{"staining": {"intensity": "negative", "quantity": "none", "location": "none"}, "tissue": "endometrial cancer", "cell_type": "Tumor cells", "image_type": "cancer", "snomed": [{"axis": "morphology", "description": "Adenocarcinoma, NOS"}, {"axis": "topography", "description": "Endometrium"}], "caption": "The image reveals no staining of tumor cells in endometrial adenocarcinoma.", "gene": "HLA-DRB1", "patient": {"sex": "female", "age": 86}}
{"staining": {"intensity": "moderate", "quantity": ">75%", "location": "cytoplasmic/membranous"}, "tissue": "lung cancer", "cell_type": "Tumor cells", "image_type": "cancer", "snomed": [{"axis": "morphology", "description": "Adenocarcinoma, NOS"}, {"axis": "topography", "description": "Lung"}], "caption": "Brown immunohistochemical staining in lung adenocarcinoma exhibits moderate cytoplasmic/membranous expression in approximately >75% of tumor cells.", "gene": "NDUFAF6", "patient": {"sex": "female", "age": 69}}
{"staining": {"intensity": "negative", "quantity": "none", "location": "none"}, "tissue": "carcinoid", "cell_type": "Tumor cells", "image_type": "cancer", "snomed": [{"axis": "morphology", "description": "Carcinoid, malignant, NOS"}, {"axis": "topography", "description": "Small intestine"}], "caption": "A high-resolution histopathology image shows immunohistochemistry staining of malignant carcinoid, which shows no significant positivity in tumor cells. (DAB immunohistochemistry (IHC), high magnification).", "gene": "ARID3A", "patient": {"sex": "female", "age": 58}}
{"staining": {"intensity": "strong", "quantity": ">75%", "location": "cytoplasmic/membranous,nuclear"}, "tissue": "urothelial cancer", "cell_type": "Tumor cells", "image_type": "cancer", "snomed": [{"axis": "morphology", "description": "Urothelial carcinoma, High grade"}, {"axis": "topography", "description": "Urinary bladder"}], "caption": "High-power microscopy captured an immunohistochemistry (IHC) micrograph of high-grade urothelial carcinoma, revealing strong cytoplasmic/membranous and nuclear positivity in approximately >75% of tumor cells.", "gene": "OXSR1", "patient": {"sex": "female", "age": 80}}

### ABOUT THIS TASK
Copy out every line from the data above that has "none" in it.

### YOUR SOLUTION
{"staining": {"intensity": "negative", "quantity": "none", "location": "none"}, "tissue": "endometrial cancer", "cell_type": "Tumor cells", "image_type": "cancer", "snomed": [{"axis": "morphology", "description": "Adenocarcinoma, NOS"}, {"axis": "topography", "description": "Endometrium"}], "caption": "The image reveals no staining of tumor cells in endometrial adenocarcinoma.", "gene": "HLA-DRB1", "patient": {"sex": "female", "age": 86}}
{"staining": {"intensity": "negative", "quantity": "none", "location": "none"}, "tissue": "carcinoid", "cell_type": "Tumor cells", "image_type": "cancer", "snomed": [{"axis": "morphology", "description": "Carcinoid, malignant, NOS"}, {"axis": "topography", "description": "Small intestine"}], "caption": "A high-resolution histopathology image shows immunohistochemistry staining of malignant carcinoid, which shows no significant positivity in tumor cells. (DAB immunohistochemistry (IHC), high magnification).", "gene": "ARID3A", "patient": {"sex": "female", "age": 58}}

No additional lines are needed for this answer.